Clients of the New England Farm Workers Council
New England Farm Workers Council (NEFWC), a workforce development organization in Springfield, MA, used SkillSmart’s hiring model to help migrant farm workers obtain stable, long-term employment at MGM International’s Springfield resort.
The NEFWC used the SkillSmart platform to better understand for which positions their clients would be best suited, as well as identify training opportunities to remedy any skills gaps. Armed with that clearer understanding, the organization conducted internal training, put residents through MGM’s Gaming School (the casino’s pre-apprentice program in hospitality), and ran mock interviews so residents could get comfortable seeking a job. MGM employees also taught classes at NEFWC to prepare clients for service-oriented positions.

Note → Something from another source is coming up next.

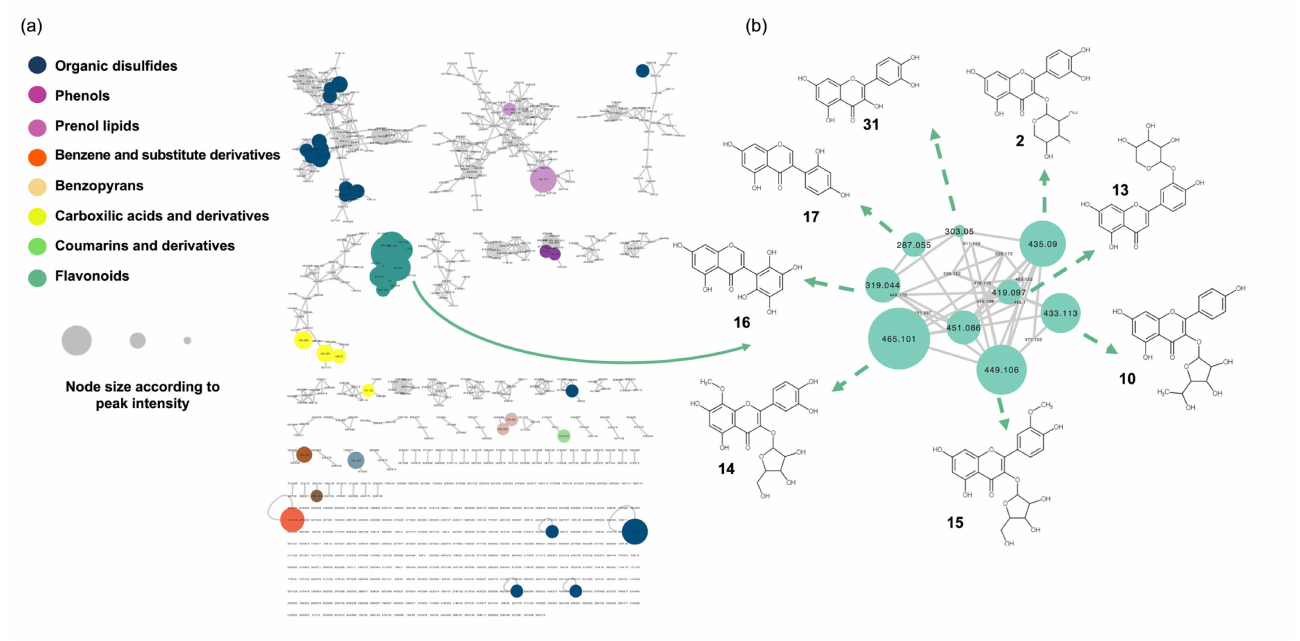
Figure 1. Molecular network analysis of the hydroalcoholic leaf extract of Bauhinia ungulata. ( a ) Color of the node indicates the chemical class of the compound. The node size is set according to the peak area of the mass signal. ( b ) Selected cluster, containing flavonoid derivatives. The chemical structure of the dereplicated compounds is given. Table 1. Identification of compounds in the hydroalcoholic leaf extract of Bauhinia ungulata by UHPLC-HRMS 2 analysis in the positive mode. The InChIKey (International Chemical Identifier) for the annotated metabolites is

Here’s what one NEFWC client says: “The person you see today is a completely new creation! I was a single teen mother struggling with childcare, transportation, and jumping from shelter to shelter. Then NEFWC staff and teachers gave me training and helped me gain my confidence back and realize that I am capable of achieving self-sufficiency. After I got my HiSET, the staff opened the doors for me to take different trainings to better my chances of not just getting a job, but a career. Now after completing and graduating from the Massachusetts Casino Career Training Institute, I have a job as a Table Games Dealer, where I work for one of the biggest companies in the world—MGM Springfield!”
According to Vanessa Otero, COO of NEFWC, “SkillSmart’s model allowed us to clearly understand the skills required to work at MGM Springfield—helping us provide our clients access to the right training in order to become stronger applicants and, ultimately, get hired into good jobs.”
The NEFWC has been able to place over 150 of their clients into jobs at MGM Springfield, and they continue to train and upskill clients as new job openings become available.